Is that fully right? I’m not sure it is, because wasn’t there some movement from catcher to catcher in addition to from catcher on same team to pitcher on same team?
That is, when Tyler Flowers’ WAR went up to 5+ wins in 2017, that wasn’t all the expense of his pitchers, right? Some of that was at the expense of other catchers who had below-average framing to offset his above-average framing, and those other catchers lost value, meaning that team wins re-shuffled, too.
Or am I mistaken? For what it’s worth, I looked at Devan Fink’s December 26, 2018 Beyond the Box Score article, where he used the now-legacy team wins/WAR wins data and found an r-squared of 0.86 between those two measures. I just re-did it using the current data and found a similar-but-marginally-different r-squared of 0.87. That suggests at least a little bit of re-shuffling, or else the value wouldn’t have changed. Or, again, did I screw something up?
If there’s any way to get the legacy data I’d love to confirm this either way!
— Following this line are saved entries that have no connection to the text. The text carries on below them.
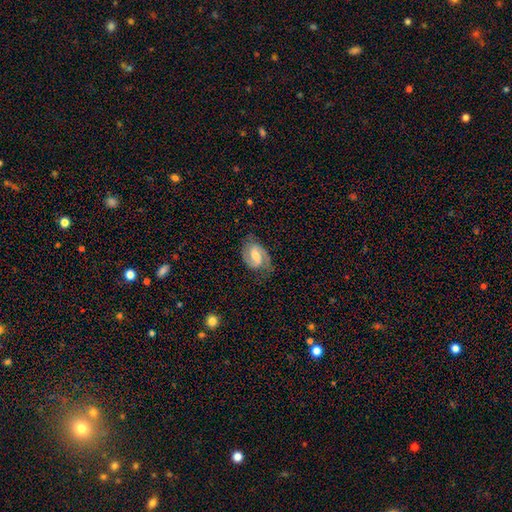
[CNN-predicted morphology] Smooth or featured? Predicted: featured or disk (p=0.84). Edge-on disk? Predicted: no (p=0.98). Bar? Predicted: weak (p=0.52). Spiral arms? Predicted: yes (p=0.96). Spiral winding? Predicted: medium (p=0.54). Spiral arm count? Predicted: 2 (p=0.90). Bulge size? Predicted: moderate (p=0.57). Merging? Predicted: none (p=0.74).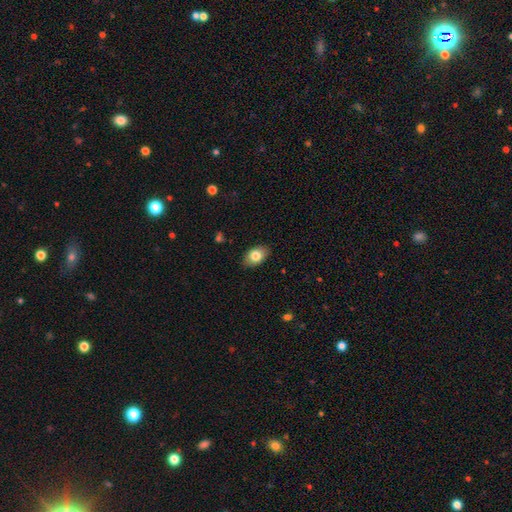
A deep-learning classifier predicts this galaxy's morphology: type=smooth (81%); roundness=in between (87%); merging=none (87%).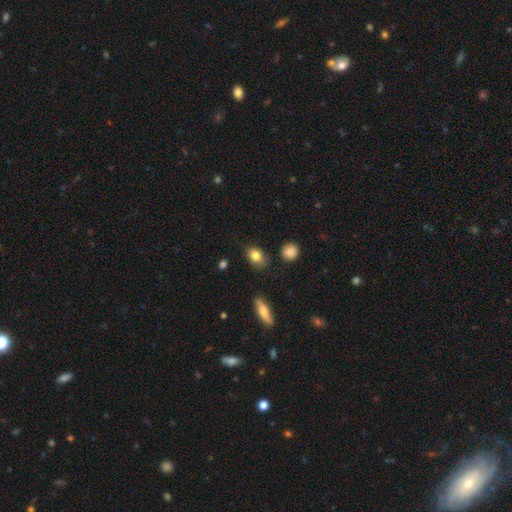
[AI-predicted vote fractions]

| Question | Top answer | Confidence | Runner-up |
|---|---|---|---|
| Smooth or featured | smooth | 83% | star or artifact (9%) |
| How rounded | in between | 72% | round (26%) |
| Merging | none | 80% | minor disturbance (14%) |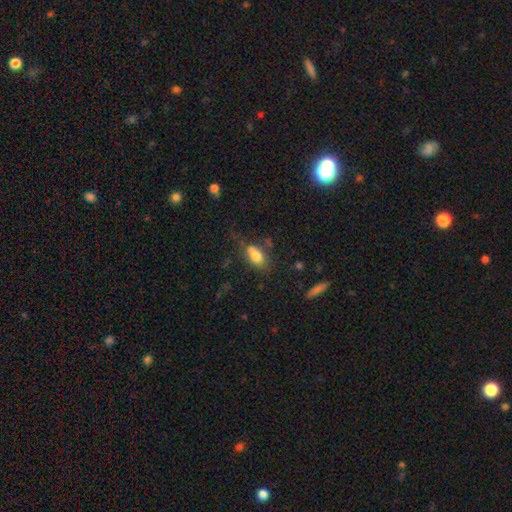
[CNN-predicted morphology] smooth_or_featured: smooth (p=0.76) [alt: featured or disk p=0.14]
how_rounded: in between (p=0.80) [alt: round p=0.16]
merging: none (p=0.49) [alt: minor disturbance p=0.22]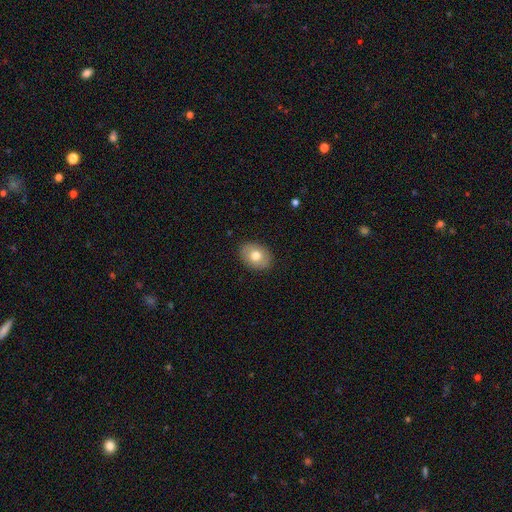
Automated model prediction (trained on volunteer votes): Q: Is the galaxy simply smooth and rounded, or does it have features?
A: smooth — 76%.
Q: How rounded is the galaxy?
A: in between — 72%.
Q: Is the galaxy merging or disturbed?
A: none — 89%.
Upon further review I think I’ve answered my own question that the re-shuffling is indeed intra-team rather than inter-team, so that’s neat. Before this adjustment and after, the Braves gained 0.2 on the position player side and lost 0.2 on the pitching side; the total of 40.7 stayed the same. If wins moved inter-team, then the Braves would probably be beneficiaries at the expense of another team due to Flowers, so I think that puts that to rest. Neat. (Would still love legacy data to confirm if available.)
Isn’t it likely that pitchers understand which catchers are better at framing, and adjust their strike zone accordingly? If Bumgarner is throwing the ball slightly outside the zone, knowing that Posey will be able to frame it for a strike, it’d seem that some of the credit should stay with the pitcher, rather than all of it going to his catcher. I think we’ve reached a world where we have to understand players’ intentions in order to fully capture the value of their contributions — meaning we’re somewhere beyond the possible.
Alright, time to discuss a new record-breaking extension for the real MVP, Fangraphs.
One more question that I’m sure has an obvious answer that I can’t figure out: on the leaderboards, if you aggregate by team and do framing by both pitchers and fielders, the FRM team value for fielders is always twice as large as the FRM team value for pitchers. If there’s a 1-to-1 reshuffling, shouldn’t they be the same? Why is one twice as large as the other?
Holy HOF Voters, Batman!
It’s going to be endlessly comical to watch the old guard wrestle with this, right after they were finally getting comfortable with WAR.
Posey and the M’s (Molina, McCann & Martin) just leapfrogged . . . basically everyone.
Using the career bWAR leaderboard as a stand-in, all four of those guys would have just bumped Thurman Munson from the 10th best career WAR for catchers to 14th!
I’m sure the math makes sense and all but I just have a really hard time wrapping my head around the idea that Lucroy’s pitch framing, and JUST his pitch framing, was worth more than all but ~30 players total contribution in 2011.
Great job FG! All 30 teams already do this internally, but great for us casual fans to see! Thank you.